Records for this task section start

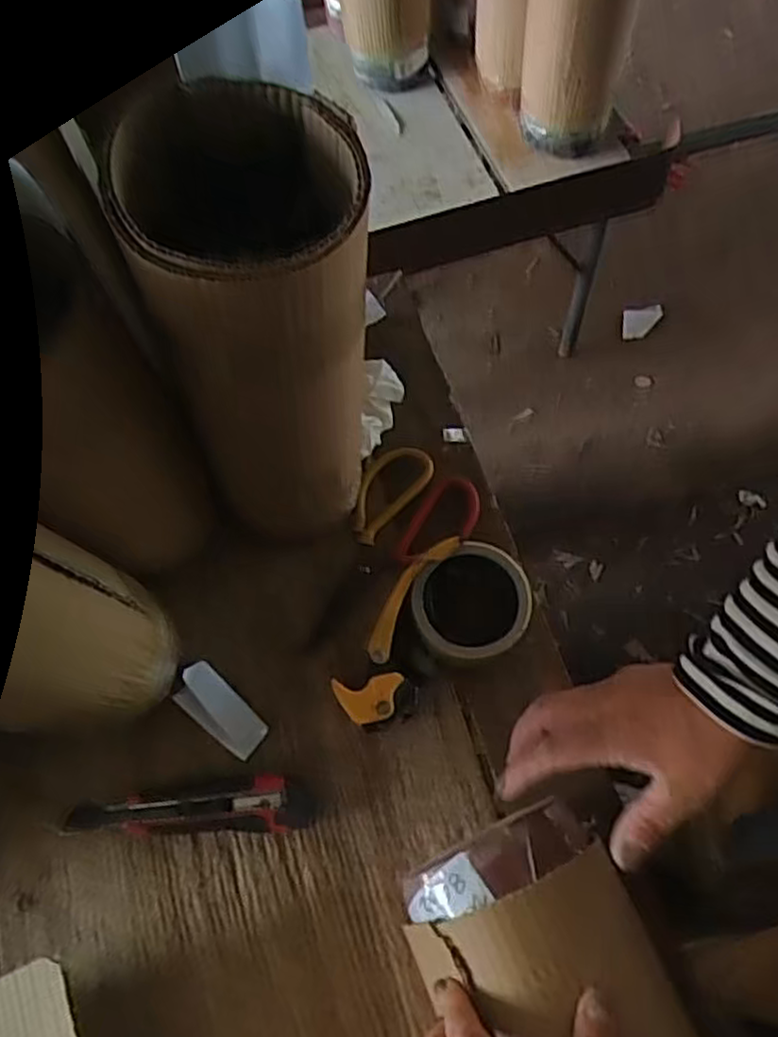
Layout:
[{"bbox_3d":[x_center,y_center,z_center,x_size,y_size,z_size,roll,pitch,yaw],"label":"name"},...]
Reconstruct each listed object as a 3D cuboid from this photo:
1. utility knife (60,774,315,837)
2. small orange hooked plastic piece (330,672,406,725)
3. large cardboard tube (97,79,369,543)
[{"bbox_3d":[-0.150,0.217,0.543,0.185,0.015,0.037,-2,65,1],"label":"utility knife"},{"bbox_3d":[-0.014,0.129,0.517,0.050,0.010,0.033,-8,65,-2],"label":"small orange hooked plastic piece"},{"bbox_3d":[-0.069,-0.094,0.483,0.118,0.338,0.140,-13,66,-4],"label":"large cardboard tube"}]

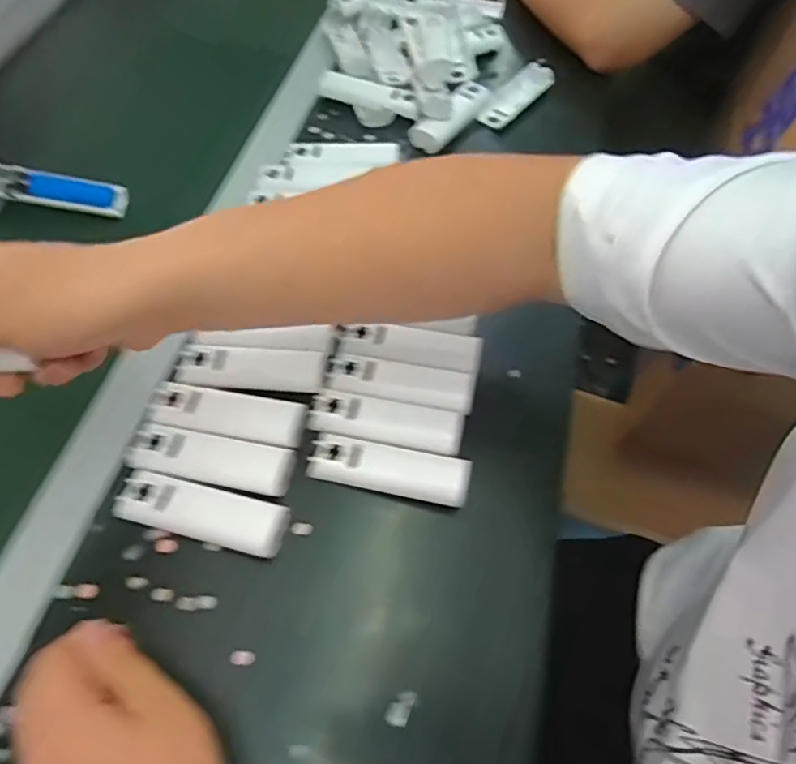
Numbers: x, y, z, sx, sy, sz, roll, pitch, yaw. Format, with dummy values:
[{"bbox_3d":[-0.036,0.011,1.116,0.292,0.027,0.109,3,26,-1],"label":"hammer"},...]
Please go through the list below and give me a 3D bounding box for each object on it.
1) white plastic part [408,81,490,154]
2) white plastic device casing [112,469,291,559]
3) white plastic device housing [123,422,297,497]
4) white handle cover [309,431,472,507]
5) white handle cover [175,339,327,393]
[{"bbox_3d":[0.056,-0.269,0.602,0.035,0.025,0.101,35,64,17],"label":"white plastic part"},{"bbox_3d":[-0.127,0.083,0.388,0.109,0.006,0.033,14,60,5],"label":"white plastic device casing"},{"bbox_3d":[-0.126,0.050,0.404,0.111,0.010,0.031,11,60,4],"label":"white plastic device housing"},{"bbox_3d":[-0.006,0.058,0.409,0.107,0.010,0.034,13,60,5],"label":"white handle cover"},{"bbox_3d":[-0.108,-0.013,0.437,0.105,0.008,0.031,5,59,0],"label":"white handle cover"}]

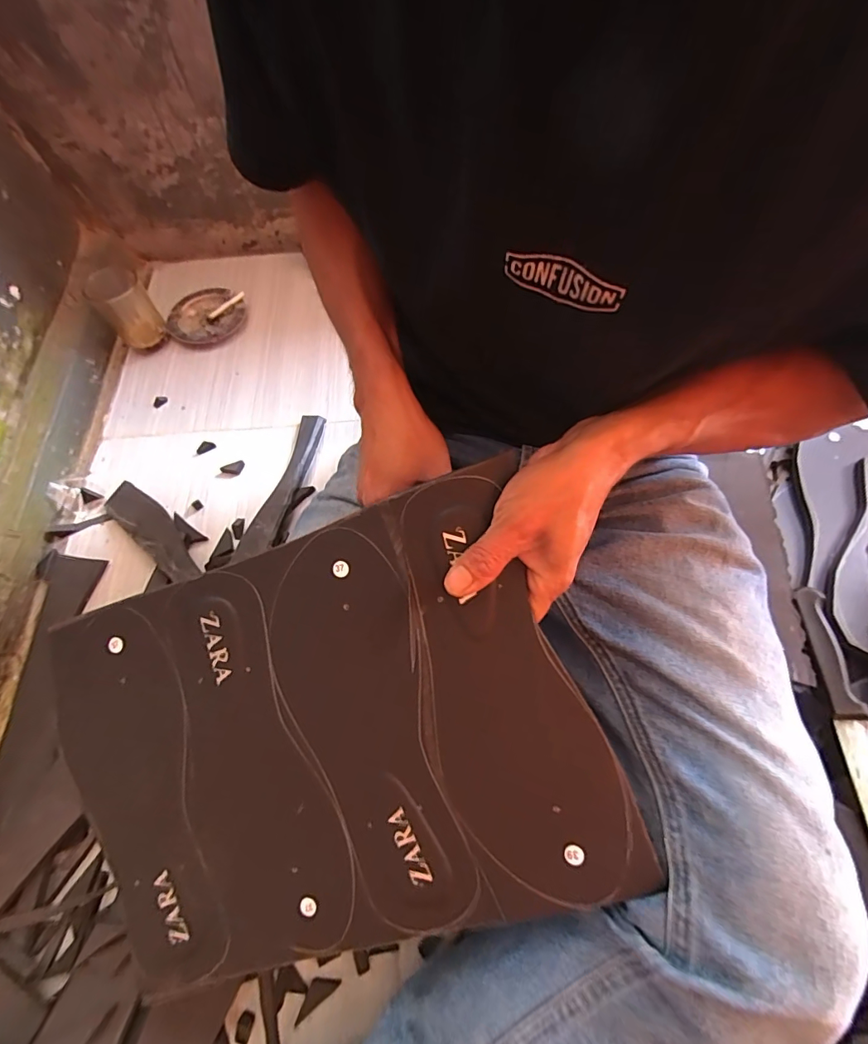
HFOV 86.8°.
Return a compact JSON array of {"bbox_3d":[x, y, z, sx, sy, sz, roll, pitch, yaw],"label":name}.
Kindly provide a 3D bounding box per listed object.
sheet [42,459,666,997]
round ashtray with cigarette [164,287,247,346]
[{"bbox_3d":[-0.078,0.140,0.292,0.340,0.010,0.251,-20,85,9],"label":"sheet"},{"bbox_3d":[-0.352,-0.318,0.715,0.104,0.024,0.112,26,68,14],"label":"round ashtray with cigarette"}]

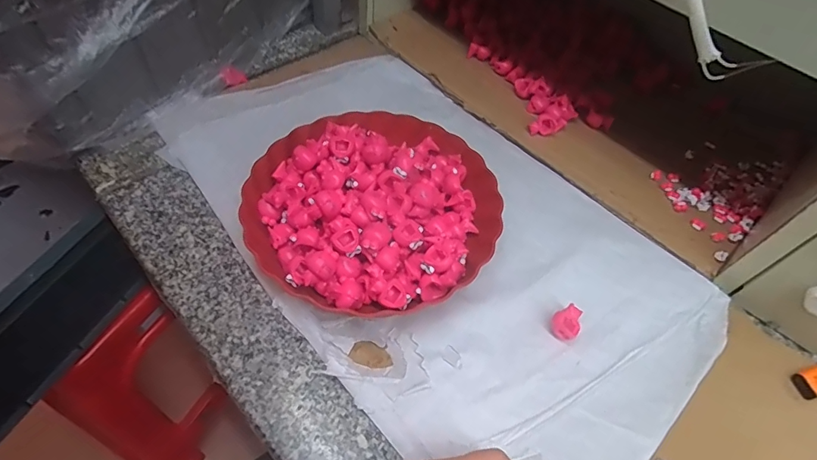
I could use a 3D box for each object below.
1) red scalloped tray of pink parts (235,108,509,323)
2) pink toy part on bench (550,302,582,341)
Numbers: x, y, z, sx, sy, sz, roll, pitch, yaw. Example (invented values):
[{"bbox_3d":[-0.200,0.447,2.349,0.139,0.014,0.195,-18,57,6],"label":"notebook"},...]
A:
[{"bbox_3d":[-0.033,-0.027,0.445,0.245,0.064,0.235,-10,58,-11],"label":"red scalloped tray of pink parts"},{"bbox_3d":[0.144,0.086,0.407,0.025,0.015,0.034,34,61,17],"label":"pink toy part on bench"}]

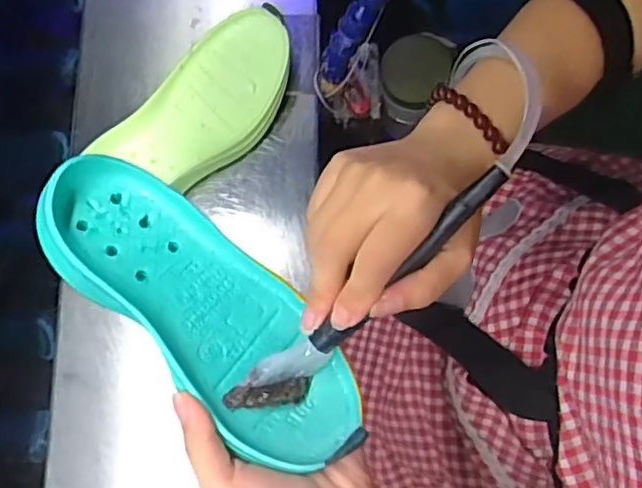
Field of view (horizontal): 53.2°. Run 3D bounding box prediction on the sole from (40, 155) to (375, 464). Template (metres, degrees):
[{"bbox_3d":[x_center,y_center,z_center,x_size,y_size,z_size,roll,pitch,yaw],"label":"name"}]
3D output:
[{"bbox_3d":[-0.063,0.036,0.336,0.195,0.033,0.077,44,61,4],"label":"sole"}]

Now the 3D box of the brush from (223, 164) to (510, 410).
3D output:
[{"bbox_3d":[0.022,0.027,0.308,0.171,0.028,0.024,-45,80,16],"label":"brush"}]

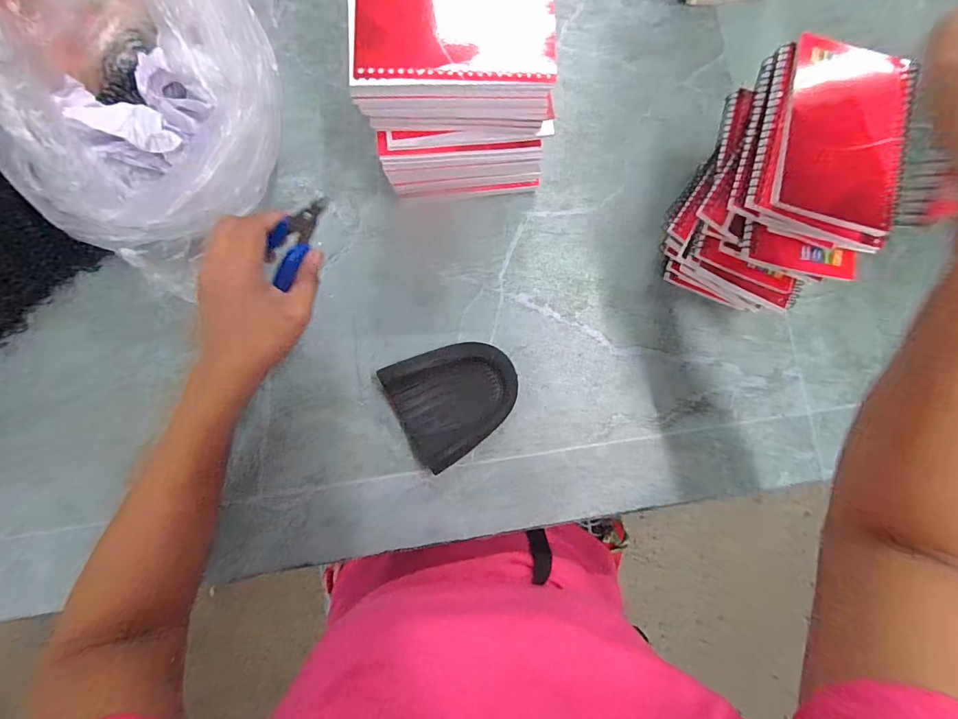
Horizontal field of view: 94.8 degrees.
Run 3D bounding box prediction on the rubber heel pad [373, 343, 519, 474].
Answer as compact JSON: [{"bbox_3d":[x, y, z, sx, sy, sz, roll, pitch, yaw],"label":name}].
[{"bbox_3d":[-0.019,0.035,0.397,0.107,0.021,0.097,-24,84,-5],"label":"rubber heel pad"}]

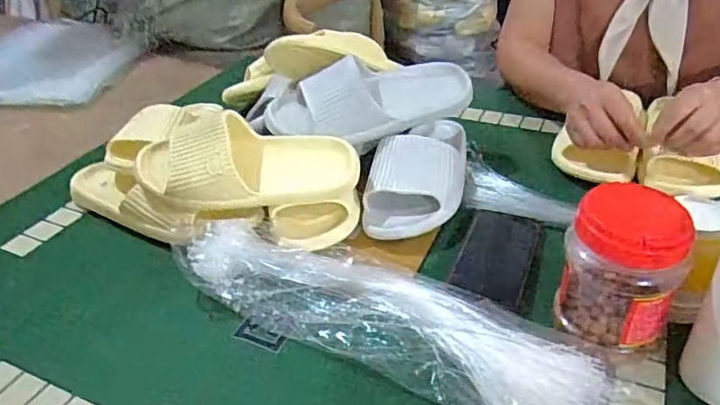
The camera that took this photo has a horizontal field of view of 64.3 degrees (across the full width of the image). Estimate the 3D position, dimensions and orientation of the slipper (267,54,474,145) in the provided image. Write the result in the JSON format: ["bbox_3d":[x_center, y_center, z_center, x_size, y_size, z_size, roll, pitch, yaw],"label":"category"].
[{"bbox_3d":[0.012,-0.127,0.718,0.273,0.084,0.074,-7,34,-4],"label":"slipper"}]

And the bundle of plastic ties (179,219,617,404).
[{"bbox_3d":[0.017,0.101,0.529,0.407,0.055,0.121,17,40,28],"label":"bundle of plastic ties"}]

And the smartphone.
[{"bbox_3d":[0.144,0.058,0.604,0.072,0.014,0.144,10,37,20],"label":"smartphone"}]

Records for this task section end

Each line from the one containing "Field of view (horizontal): 53.2°." through the last line of the entries above is to be extracted exactly. Pictures are not part of the copy.

Field of view (horizontal): 53.2°. Run 3D bounding box prediction on the sole from (40, 155) to (375, 464). Template (metres, degrees):
[{"bbox_3d":[x_center,y_center,z_center,x_size,y_size,z_size,roll,pitch,yaw],"label":"name"}]
3D output:
[{"bbox_3d":[-0.063,0.036,0.336,0.195,0.033,0.077,44,61,4],"label":"sole"}]

Now the 3D box of the brush from (223, 164) to (510, 410).
3D output:
[{"bbox_3d":[0.022,0.027,0.308,0.171,0.028,0.024,-45,80,16],"label":"brush"}]

Horizontal field of view: 94.8 degrees.
Run 3D bounding box prediction on the rubber heel pad [373, 343, 519, 474].
Answer as compact JSON: [{"bbox_3d":[x, y, z, sx, sy, sz, roll, pitch, yaw],"label":name}].
[{"bbox_3d":[-0.019,0.035,0.397,0.107,0.021,0.097,-24,84,-5],"label":"rubber heel pad"}]

The camera that took this photo has a horizontal field of view of 64.3 degrees (across the full width of the image). Estimate the 3D position, dimensions and orientation of the slipper (267,54,474,145) in the provided image. Write the result in the JSON format: ["bbox_3d":[x_center, y_center, z_center, x_size, y_size, z_size, roll, pitch, yaw],"label":"category"].
[{"bbox_3d":[0.012,-0.127,0.718,0.273,0.084,0.074,-7,34,-4],"label":"slipper"}]

And the bundle of plastic ties (179,219,617,404).
[{"bbox_3d":[0.017,0.101,0.529,0.407,0.055,0.121,17,40,28],"label":"bundle of plastic ties"}]

And the smartphone.
[{"bbox_3d":[0.144,0.058,0.604,0.072,0.014,0.144,10,37,20],"label":"smartphone"}]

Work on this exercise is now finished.